How to add more stars to your spinning circle in PowerPoint
Right now, there’s one grouped layer: a circle and eight stars. They spin together as one shape. Let’s add a second layer of stars and see what happens. To do so, insert another star, resize it about the same size and make it red. Copy it seven times and use Figure E as a guide to position them. For our purposes don’t spend much time trying to space them perfectly—just eyeball it.
Next, group the red stars in a second layer. Hold down the Shift key while you click each red star. Then, choose Group from the Arrange dropdown (in the Drawing group). Figure E shows the new group’s boundary.
Figure E
Click the Animation tab and add the Spin emphasis as you did in the last circle. Now you have two spin animations: the white stars and circles and the red stars. From the Start option (in the Timing group), choose With Previous so that white and red stars spin at the same time.

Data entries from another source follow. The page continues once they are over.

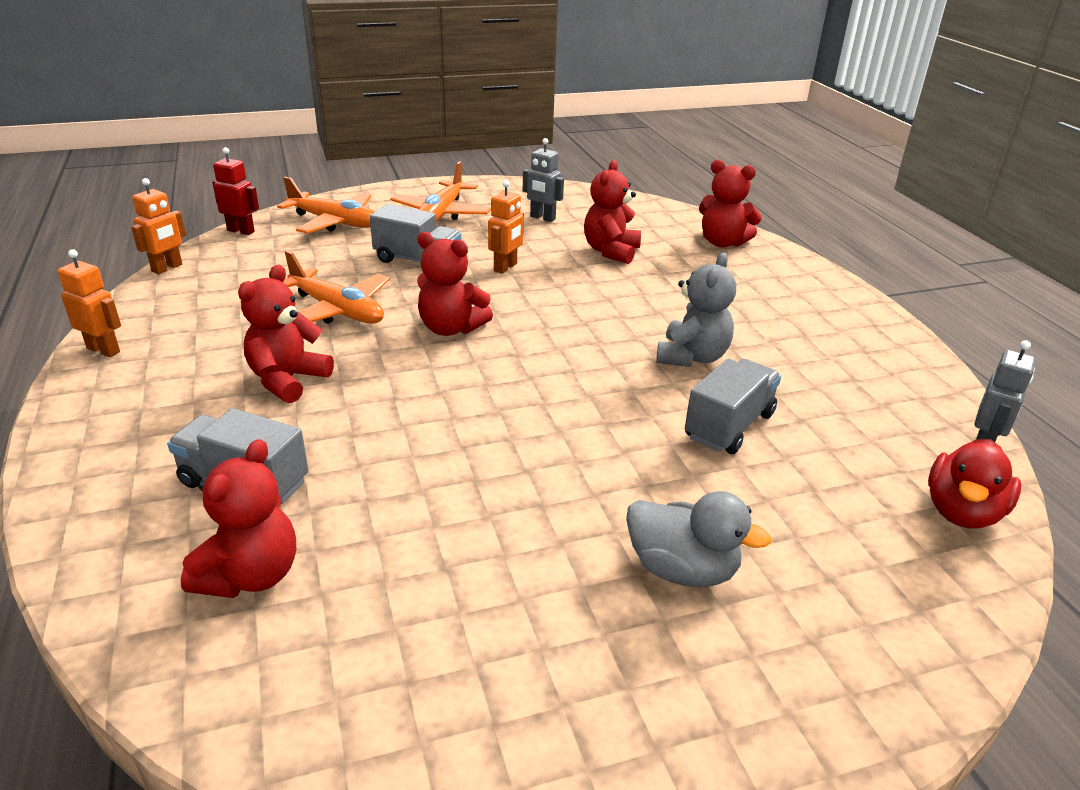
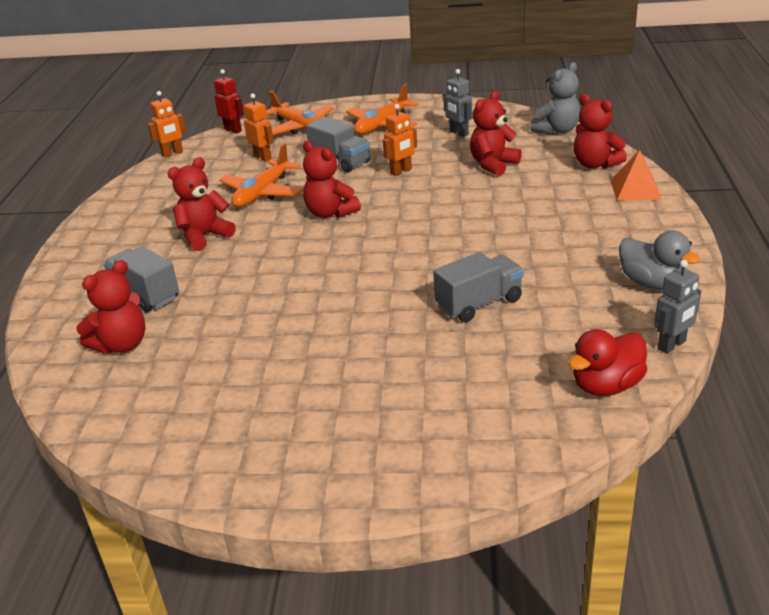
camera: 25 degrees right, 0 degrees up
(104, 350) = (109, 205): orange robot -> orange robot (263, 157)
(337, 310) = (262, 193): orange plane -> orange plane turned 60 degrees clockwise
(682, 569) = (371, 385): grey duck -> grey duck (651, 283)
(692, 357) = (491, 252): grey teddy bear -> grey teddy bear (557, 130)
(787, 267) = (635, 189): none -> orange pyramid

Next, from the Effect Options dropdown (in the Animation group), select Counterclockwise.
You might notice that both animations display the number 1 instead of 1 and 2. That’s because the animations belong to two different grouped layers and each group has one animation. When adding other animations, you’ll want to keep the grouping behavior in mind. In addition, you can change the timing options to spin the stars separately. For instance, if you change the red star group’s Start option to On Click, the red stars will spin after the white stars instead of at the same time.
Run the show and click through all the previous slides. When you get to this last slide, click. The white stars will spin clockwise, and the red stars will spin counterclockwise. You can add as many grouped layers of stars as you like, but I recommend that you not make any animation too noisy, or busy. The effect can be counterproductive for your audience.